I’ve mentioned in previous posts about my wife growing up on Brothers Grimm stories, and how we will be sharing these same stories with our children. I was thinking about one story I grew up with this morning which my father told me when I asked him why he always carried a flashlight.
On a foul night in the mid 1960s, two brave men of the US Air Force were flying photo reconnaissance over North Vietnam in their F4 Phantom. Unfortunately their target was well defended, and they were forced to eject after receiving heavy ground fire. This is the story of one of those brave men who I’ll call M, and all of the other brave men who risked their lives to rescue him.
After ejecting from his Phantom, M found himself in the middle of enemy territory. He commenced escape and evasion, while radioing in to request rescue. The enemy was swarming all around him, and the only thing which saved him from immediate capture was the darkness and his own wits. Fortunately for M, the Navy had a carrier stationed in the gulf and an SH3 Sea King helicopter immediately scrambled to rescue him.
At the same time, an entire host of other aircraft from multiple branches of the US military went into action in an effort to save M from capture. Fighters and bombers from the Air Force and Marines all assisted in communicating with M and directing the rescue helicopter to his location. One of their own was in great danger, and they would do whatever they could to help get him out safely. They knew roughly where M was, but rescuing him was especially challenging because it was pitch black and the area was heavily defended. The same fire which took down his supersonic F4 would now be directed at the slow moving chopper and crew attempting to rescue him.

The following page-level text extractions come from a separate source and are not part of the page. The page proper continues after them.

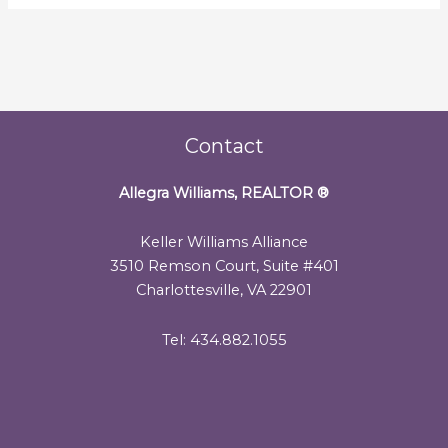
Contact
Allegra Williams, REALTOR
®
Keller Williams Alliance
3510 Remson Court, Suite #401
Charlottesville, VA 22901
Tel: 434.882.1055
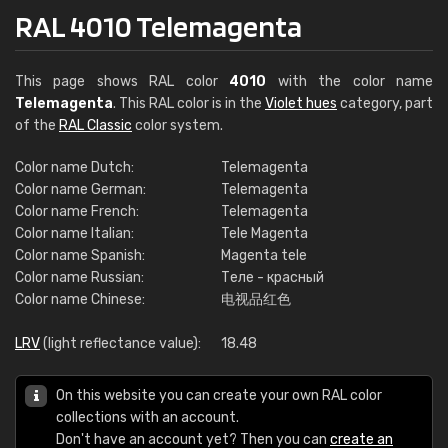
RAL 4010 Telemagenta
This page shows RAL color
4010
with the color name
Telemagenta
. This RAL color is in the
Violet hues
category, part
of the
RAL Classic
color system.
Color name Dutch:
Telemagenta
Color name German:
Telemagenta
Color name French:
Telemagenta
Color name Italian:
Tele Magenta
Color name Spanish:
Magenta tele
Color name Russian:
Теле - красный
Color name Chinese:
电视品红色
LRV
(light reflectance value):
18.48
On this website you can create your own RAL color
collections with an account.
Don't have an account yet? Then you can
create an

Somehow the chopper managed to make it through the heavy fire, heavier now because the enemy knew an airman was down and someone would be coming in to try to rescue him. The door gunners on the chopper laid down suppressive fire with their machine guns in all directions, and an Air Force bomber came in low and took out a source of especially heavy anti aircraft fire. The chopper was there, and M could see it. But they couldn’t see where he was. With the closeness of the enemy, fuel constraints, and the amount of fire the rescue helicopter was under, there was very little time to determine if he was going to be captured or rescued that night.
M turned on his flashlight and shined it in the direction of the helicopter, hoping he could direct them in. The pilot saw his light and told him to turn it off; he now knew where he was. With the door gunners firing continuously at approaching enemy troops, the Sea King found a nearby clearing and managed to just barely touch the ground in a sort of half hover, half landing. All of the enemy ground forces looking for M saw the helicopter come in, and immediately converged on the chopper. But M was already in a dead run, the run of his life. He ran until he reached the chopper, and dove into the open door. He was running so fast and dove so hard that he slid across the bottom of the big helicopter on the sea of spent brass on the floor. He would have slid straight out the door on the other side had a crew-member not caught him and held him in as the chopper made its ascent.
My father was the pilot of the Sea King helicopter that rescued M that foul night all of those years ago. He was awarded the Silver Star for the rescue. To this day he always has a flashlight handy, a lesson he learned from M, the brave F4 pilot he met so long ago. And so do I.